Stephen Grossman August 6, 2010 at 10:09 pm

>Rothbard alleges that there was a union between big-business and government to push through the legislation needed to cartelize the banking industry.

This is an effect of altruism-justified collectivism, not the cause of statist money and banking. See Rand’s “Egalitarianism And Inflation” in The Ayn Rand Letter. And “Gold And Economic Freedom” by the pre-socialist Alan Greenspan(!) in Ayn Rand’s _Capitalism_. Rothbard’s extensive concern with interacting networks of political and economic elites is Marxist nonsense which should be edited out of his otherwise excellent book. Rothbard rarely and dismissively discusses the intellectual/moral justification of statist money and banking. He mistakenly thinks that the economic/political motives of elites is a cause. Statist networks among elites are the effect of the altruism-justified collectivism. The motive to use the state to steal wealth in a sophisticated manner is impotent without the intellectual/moral justification of altruism-justified collectivism. Ideas, not motives, rule man. And man, with his free will, chooses ideas. And the basic ideas are philosophical.

Your comparison between Rothbard and Friedman/Schwartz is illuminating and further evidence that Friedman’s _Free To Choose_ hides his basic socialism of money and banking. And further evidence of the anti-scientific absurdity of positivism’s evasion of causes for immediate effects.

Allen Weingarten August 7, 2010 at 4:19 am

Stephan, you write that “The motive to use the state to steal wealth in a sophisticated manner is impotent without the intellectual/moral justification of altruism-justified collectivism. Ideas, not motives, rule man.” I concur that what is primary in explaining economic policy are the beliefs of the public (which unfortunately are collectivist).

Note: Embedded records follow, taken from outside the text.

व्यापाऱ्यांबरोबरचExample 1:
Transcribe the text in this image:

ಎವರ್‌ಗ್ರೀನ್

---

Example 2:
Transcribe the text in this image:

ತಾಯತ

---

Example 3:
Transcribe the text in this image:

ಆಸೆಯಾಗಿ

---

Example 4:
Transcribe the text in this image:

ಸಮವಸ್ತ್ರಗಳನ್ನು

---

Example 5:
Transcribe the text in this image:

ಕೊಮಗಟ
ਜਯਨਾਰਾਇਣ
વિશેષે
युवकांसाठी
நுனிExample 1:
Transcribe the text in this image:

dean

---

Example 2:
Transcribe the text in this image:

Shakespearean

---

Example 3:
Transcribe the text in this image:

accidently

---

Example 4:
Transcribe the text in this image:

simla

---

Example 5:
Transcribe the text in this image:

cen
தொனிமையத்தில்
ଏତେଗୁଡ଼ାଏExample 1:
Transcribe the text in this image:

However, this does not refute the influence of special interests of businesses and politicians. There is no conflict between ideas and motives, as they work hand in glove. What you have addressed is the difference between the aims of the public (based on their collectivist views) and the aims of businesses & government (based on mercenary considerations).

Your focus on the centrality of ideas is important, but does not require any denial of the role of special interests.

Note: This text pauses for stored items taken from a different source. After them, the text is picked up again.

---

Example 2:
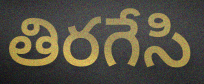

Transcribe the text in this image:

తిరగేసి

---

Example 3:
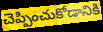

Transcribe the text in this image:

చెప్పించుకోడానికి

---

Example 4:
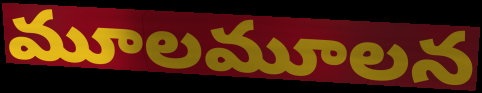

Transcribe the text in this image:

Stephen Grossman August 7, 2010 at 7:57 am

Yes, there is a hierarchy of causes in man’s life. Ideas guide _action_ in all the parts of life, including economics and politics. Ayn Rand extensively discusses the power of “pull” in collectivist cultures ,showing, in, eg, _Atlas Shrugged_, in _Capitalism_, and in “Brothers, You Asked For It” (“Ayn Rand Letter,” on Watergate), the networks of their corruption, similar to Rothbard’s descriptions.

Public ideas start with intellectuals. The corruption of political/economic networks is small relative to the intellectual corruption I experienced as a philosophy student.